- STORED DATA
###
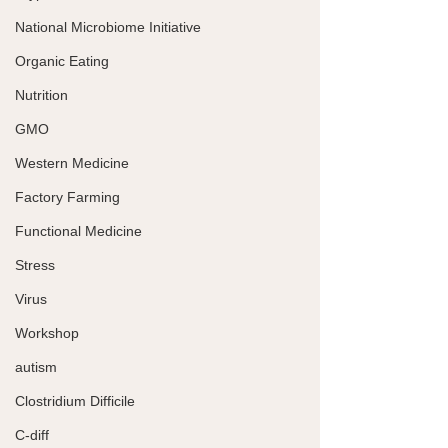
National Microbiome Initiative
Organic Eating
Nutrition
GMO
Western Medicine
Factory Farming
Functional Medicine
Stress
Virus
Workshop
autism
Clostridium Difficile
C-diff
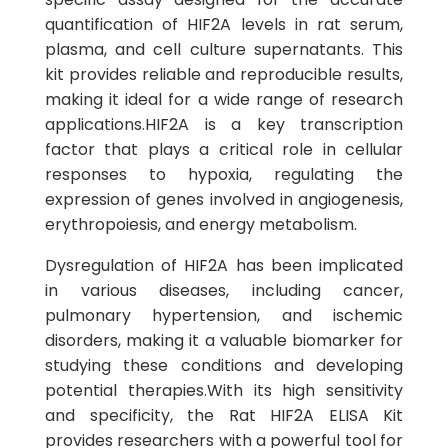
quantification of HIF2A levels in rat serum,
plasma, and cell culture supernatants. This
kit provides reliable and reproducible results,
making it ideal for a wide range of research
applications.HIF2A is a key transcription
factor that plays a critical role in cellular
responses to hypoxia, regulating the
expression of genes involved in angiogenesis,
erythropoiesis, and energy metabolism.
Dysregulation of HIF2A has been implicated
in various diseases, including cancer,
pulmonary hypertension, and ischemic
disorders, making it a valuable biomarker for
studying these conditions and developing
potential therapies.With its high sensitivity
and specificity, the Rat HIF2A ELISA Kit
provides researchers with a powerful tool for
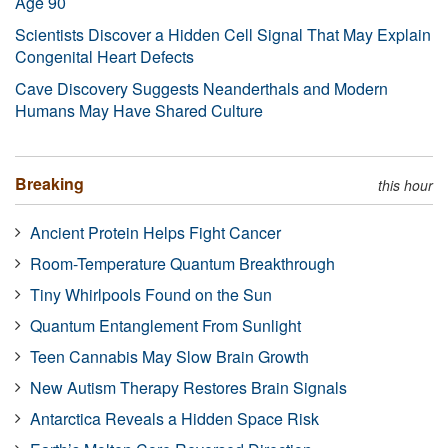
Age 90
Scientists Discover a Hidden Cell Signal That May Explain
Congenital Heart Defects
Cave Discovery Suggests Neanderthals and Modern
Humans May Have Shared Culture
Breaking
this hour
Ancient Protein Helps Fight Cancer
Room-Temperature Quantum Breakthrough
Tiny Whirlpools Found on the Sun
Quantum Entanglement From Sunlight
Teen Cannabis May Slow Brain Growth
New Autism Therapy Restores Brain Signals
Antarctica Reveals a Hidden Space Risk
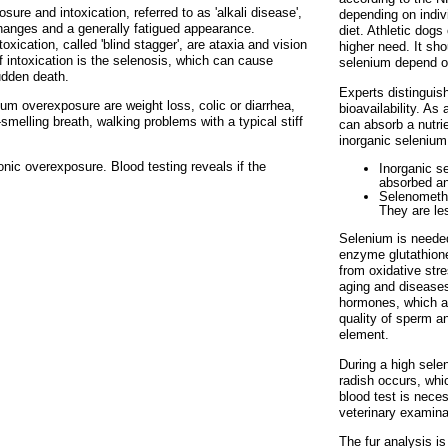
re and intoxication, referred to as 'alkali disease',
depending on indivi
 changes and a generally fatigued appearance.
diet. Athletic dog
ication, called 'blind stagger', are ataxia and vision
higher need. It sho
 intoxication is the selenosis, which can cause
selenium depend o
udden death.
Experts distinguis
m overexposure are weight loss, colic or diarrhea,
bioavailability. As
smelling breath, walking problems with a typical stiff
can absorb a nutrie
inorganic selenium
onic overexposure. Blood testing reveals if the
Inorganic se
absorbed an
Selenomethi
They are les
Selenium is needed
enzyme glutathione
from oxidative stre
aging and diseases
hormones, which a
quality of sperm an
element.
During a high selen
radish occurs, whi
blood test is neces
veterinary examina
The fur analysis i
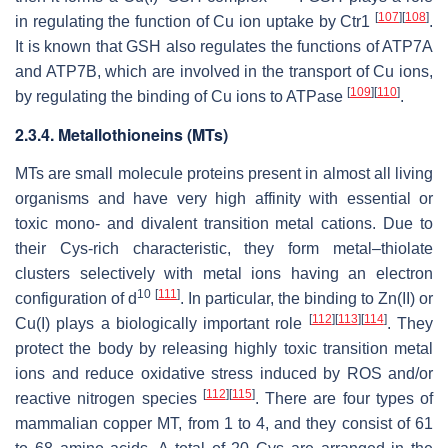
[
107
]
[
108
]
in regulating the function of Cu ion uptake by Ctr1
.
It is known that GSH also regulates the functions of ATP7A
and ATP7B, which are involved in the transport of Cu ions,
[
109
]
[
110
]
by regulating the binding of Cu ions to ATPase
.
2.3.4. Metallothioneins (MTs)
MTs are small molecule proteins present in almost all living
organisms and have very high affinity with essential or
toxic mono- and divalent transition metal cations. Due to
their Cys-rich characteristic, they form metal–thiolate
clusters selectively with metal ions having an electron
10
[
111
]
configuration of d
. In particular, the binding to Zn(II) or
[
112
]
[
113
]
[
114
]
Cu(I) plays a biologically important role
. They
protect the body by releasing highly toxic transition metal
ions and reduce oxidative stress induced by ROS and/or
[
112
]
[
115
]
reactive nitrogen species
. There are four types of
mammalian copper MT, from 1 to 4, and they consist of 61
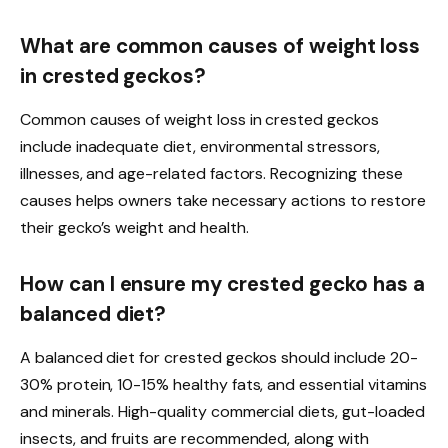
What are common causes of weight loss
in crested geckos?
Common causes of weight loss in crested geckos
include inadequate diet, environmental stressors,
illnesses, and age-related factors. Recognizing these
causes helps owners take necessary actions to restore
their gecko’s weight and health.
How can I ensure my crested gecko has a
balanced diet?
A balanced diet for crested geckos should include 20-
30% protein, 10-15% healthy fats, and essential vitamins
and minerals. High-quality commercial diets, gut-loaded
insects, and fruits are recommended, along with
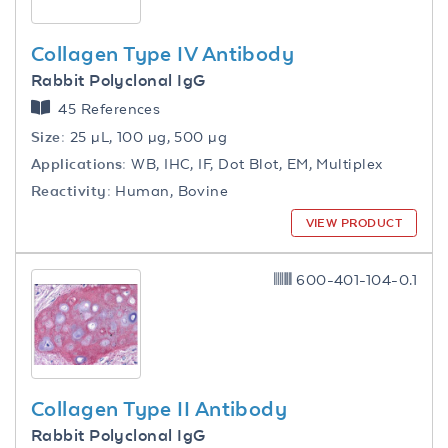
Collagen Type IV Antibody
Rabbit Polyclonal IgG
45 References
Size:
25 µL, 100 µg, 500 µg
Applications:
WB, IHC, IF, Dot Blot, EM, Multiplex
Reactivity:
Human, Bovine
VIEW PRODUCT
600-401-104-0.1
Collagen Type II Antibody
Rabbit Polyclonal IgG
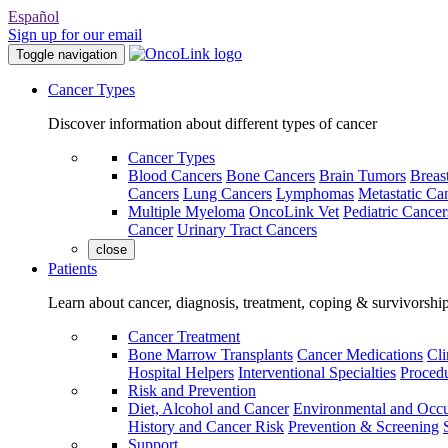
Español
Sign up for our email
Toggle navigation
Cancer Types
Discover information about different types of cancer
Cancer Types
Blood Cancers
Bone Cancers
Brain Tumors
Breas
Cancers
Lung Cancers
Lymphomas
Metastatic Ca
Multiple Myeloma
OncoLink Vet
Pediatric Cancer
Cancer
Urinary Tract Cancers
close
Patients
Learn about cancer, diagnosis, treatment, coping & survivorshi
Cancer Treatment
Bone Marrow Transplants
Cancer Medications
Cli
Hospital Helpers
Interventional Specialties
Procedu
Risk and Prevention
Diet, Alcohol and Cancer
Environmental and Occu
History and Cancer Risk
Prevention & Screening
Support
###
- WHAT THE EXERCISE ASKS
Look at the records above. Copy every line where the string "plays" occurs.

- OUTPUT
factor that plays a critical role in cellular
Cu(I) plays a biologically important role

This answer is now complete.